Humana Discloses Third-Party Data Breach at Choice Health

September 27, 2022 - Humana disclosed a third-party data breach to the Maine Attorney General’s Office that impacted 22,767 individuals. The breach originated at Choice Health, which sells Medicare products on Humana’s behalf.

On May 14, Choice Health learned “that an unauthorized person was offering to make data available that was allegedly taken from a Choice Health database,” Humana’s notice stated.

Further investigation determined that a single Choice Health database was accessible through the internet due to a security misconfiguration caused by a third-party service provider. The unauthorized party accessed the database and obtained certain files on May 7.

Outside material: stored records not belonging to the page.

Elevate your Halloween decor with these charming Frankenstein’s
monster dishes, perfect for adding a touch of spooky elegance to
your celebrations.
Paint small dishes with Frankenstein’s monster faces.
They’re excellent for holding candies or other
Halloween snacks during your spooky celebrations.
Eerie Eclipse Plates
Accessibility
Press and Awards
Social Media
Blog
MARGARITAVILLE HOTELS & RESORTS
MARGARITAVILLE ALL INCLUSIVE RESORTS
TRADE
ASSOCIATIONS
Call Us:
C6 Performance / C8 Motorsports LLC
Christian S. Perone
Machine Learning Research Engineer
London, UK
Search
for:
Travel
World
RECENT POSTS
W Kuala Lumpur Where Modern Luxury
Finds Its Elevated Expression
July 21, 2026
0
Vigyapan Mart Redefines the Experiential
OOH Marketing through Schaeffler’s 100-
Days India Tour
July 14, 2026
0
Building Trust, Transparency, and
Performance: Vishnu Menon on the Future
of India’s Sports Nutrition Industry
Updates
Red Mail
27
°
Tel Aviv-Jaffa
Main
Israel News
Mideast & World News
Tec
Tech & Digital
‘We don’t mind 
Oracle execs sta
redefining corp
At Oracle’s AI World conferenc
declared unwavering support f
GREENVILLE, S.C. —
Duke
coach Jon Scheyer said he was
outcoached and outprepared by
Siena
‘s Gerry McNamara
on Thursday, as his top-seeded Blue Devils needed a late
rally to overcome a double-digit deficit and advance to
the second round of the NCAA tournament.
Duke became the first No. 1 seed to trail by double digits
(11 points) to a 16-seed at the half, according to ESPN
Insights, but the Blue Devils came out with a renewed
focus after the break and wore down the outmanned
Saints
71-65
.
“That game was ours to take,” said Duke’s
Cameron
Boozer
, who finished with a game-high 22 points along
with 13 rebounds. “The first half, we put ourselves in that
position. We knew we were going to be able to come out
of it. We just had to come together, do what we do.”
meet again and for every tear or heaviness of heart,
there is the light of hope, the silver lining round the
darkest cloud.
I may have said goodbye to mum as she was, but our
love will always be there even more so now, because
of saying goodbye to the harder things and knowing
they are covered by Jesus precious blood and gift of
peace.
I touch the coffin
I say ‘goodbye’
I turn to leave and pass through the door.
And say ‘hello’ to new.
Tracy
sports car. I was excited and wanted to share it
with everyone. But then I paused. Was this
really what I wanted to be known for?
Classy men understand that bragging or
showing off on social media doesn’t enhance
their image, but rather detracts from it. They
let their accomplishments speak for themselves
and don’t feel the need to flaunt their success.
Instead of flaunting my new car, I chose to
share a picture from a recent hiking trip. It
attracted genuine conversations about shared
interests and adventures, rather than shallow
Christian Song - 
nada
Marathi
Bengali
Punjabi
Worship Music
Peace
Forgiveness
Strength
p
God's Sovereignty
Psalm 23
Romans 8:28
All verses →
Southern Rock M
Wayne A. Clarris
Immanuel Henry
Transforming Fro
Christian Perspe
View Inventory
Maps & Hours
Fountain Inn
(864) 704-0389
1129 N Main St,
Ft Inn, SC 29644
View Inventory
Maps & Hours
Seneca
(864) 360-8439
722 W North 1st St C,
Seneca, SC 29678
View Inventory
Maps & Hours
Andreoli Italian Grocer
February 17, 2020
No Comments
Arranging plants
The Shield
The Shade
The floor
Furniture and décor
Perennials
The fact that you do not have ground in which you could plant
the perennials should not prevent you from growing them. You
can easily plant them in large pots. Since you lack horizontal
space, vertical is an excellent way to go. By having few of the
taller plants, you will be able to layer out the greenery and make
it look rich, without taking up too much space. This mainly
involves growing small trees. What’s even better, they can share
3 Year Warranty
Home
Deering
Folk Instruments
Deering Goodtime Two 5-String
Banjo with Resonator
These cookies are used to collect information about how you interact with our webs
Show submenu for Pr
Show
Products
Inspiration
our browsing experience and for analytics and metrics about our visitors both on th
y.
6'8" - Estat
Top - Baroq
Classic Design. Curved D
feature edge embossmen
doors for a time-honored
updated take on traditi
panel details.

“At the time, Choice Health believed the affected data was comprised solely of lead generation and marketing information that belonged exclusively to Choice Health and not to any of their carrier partners,” the notice continued.

However, in July, Choice Health determined that the impacted data included carrier partner information, including that of Humana members.

The unauthorized party obtained data containing first names, Social Security numbers, dates of birth, addresses, health insurance information, contact information, and Medicare beneficiary identification numbers.

“Upon learning of the incident, Choice Health worked with their third-party service provider to reconfigure the security settings on the database,” the notice stated.

“The database is no longer accessible through the Internet. Choice Health has also taken steps to enhance their data security measures to prevent the occurrence of a similar event in the future, including requiring multi-factor authentication for all access to database files.”

Choice Health and Humana recommended that individuals remain vigilant against instances of fraud or identity theft by monitoring credit reports and reviewing account statements.